Review by Dr Pravin Thevathasan
Fabricating Jesus: How Modern Scholars Distort the Gosepels
by Craig Evans
How reliable are the Gospels? Not very, say some scholars. Craig Evans, a professor of New Testament studies, believes otherwise. But in this work, he asks a different question: how reliable are these scholars? Not very, he argues.
While we assume that these scholars are highly objective, in truth they have as many preconceived notions as believers. If they think that most of the writings in the Gospels are unreliable, they are bound to conclude that Jesus never claimed he was God. But Evans shows that even if there are errors in the early Christian manuscripts that we have, they are minor and have no overall bearing on the meaning of the texts.

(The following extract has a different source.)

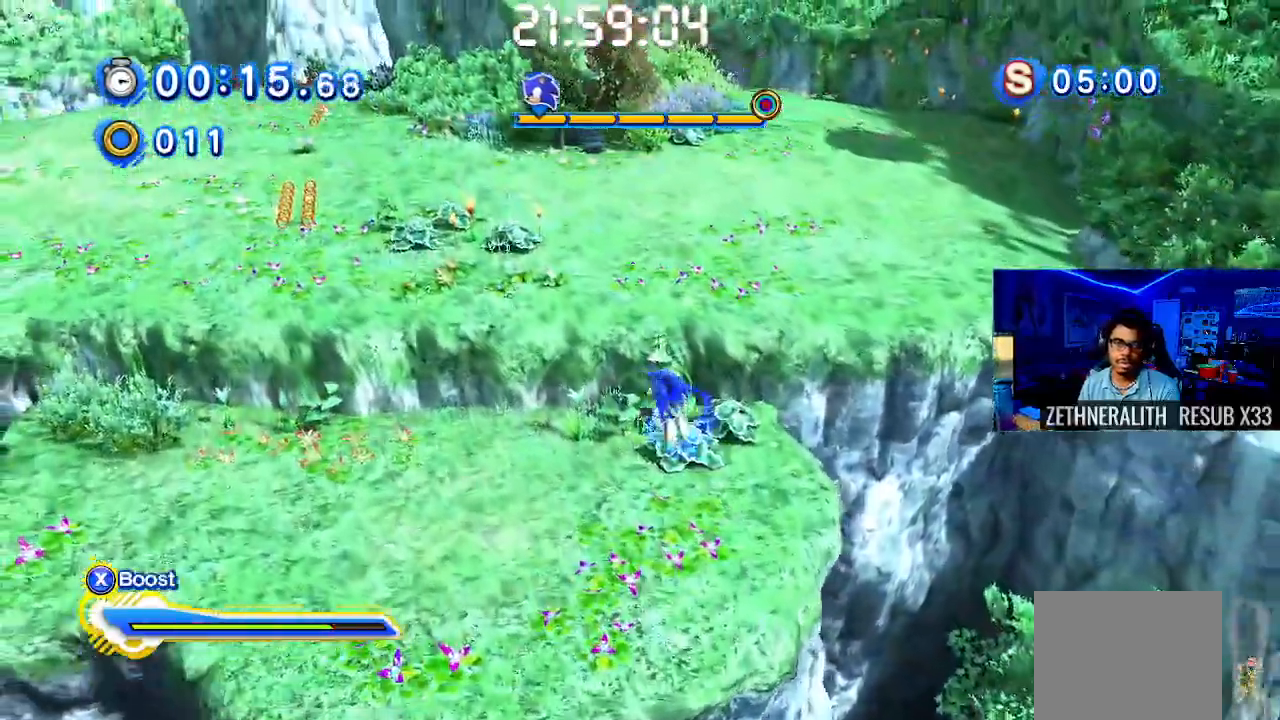
{"buttons": ["SQUARE"], "left_stick": "up-left", "right_stick": "center", "events": [[417, "CROSS", "up"], [500, "SQUARE", "down"]]}
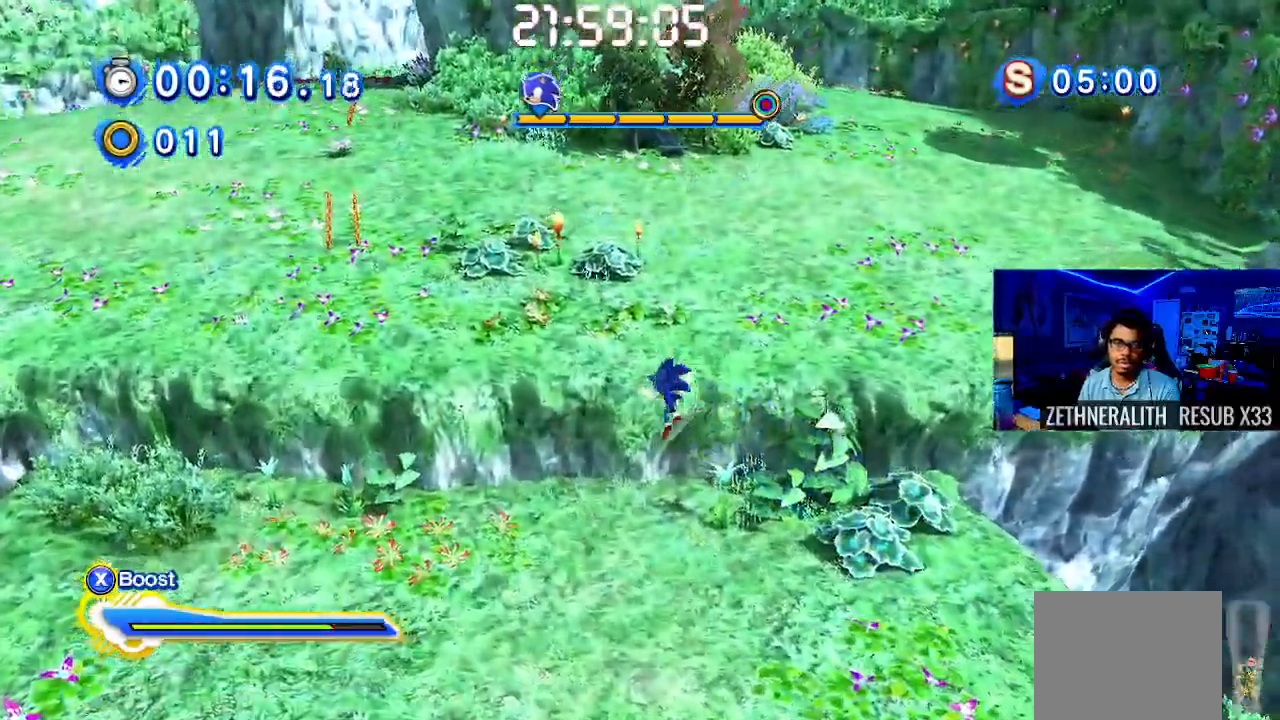
{"buttons": ["CROSS", "SQUARE"], "left_stick": "up-left", "right_stick": "center", "events": [[100, "right_stick", "up-right"], [317, "right_stick", "center"], [417, "CROSS", "down"]]}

Evans continues to show in later chapters that the non-canonical "gospels" such as the "gospel" of Thomas was written later than the canonical Gospels. The same is true for all of the Gnostic "gospels."
Like the scholars, Evans accepts that there were conflicts in the early Christian Church. But these conflicts were about discipline, not doctrine.
Apart from taking on the relatively serious scholars such as those belonging to the Jesus Seminar group and Bart Ehrman, Evans entertains us with a look at the likes of Dan Brown. They are quickly dismissed.
Evans has done an excellent job showing us how unreliable some of the modern scholars are, and why.